**Your goal:** Find the lines in these entries that include the word "tube" and state how many there are, with no other words.

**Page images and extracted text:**
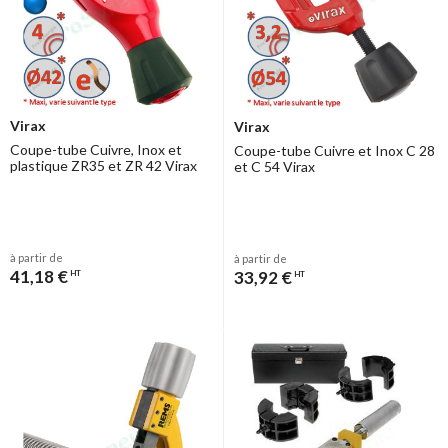
Virax
Virax
Coupe-tube Cuivre, Inox et
Coupe-tube Cuivre et Inox C 28
plastique ZR35 et ZR 42 Virax
et C 54 Virax
à partir de
à partir de
41,18 €
33,92 €
HT
HT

**Task output:** 2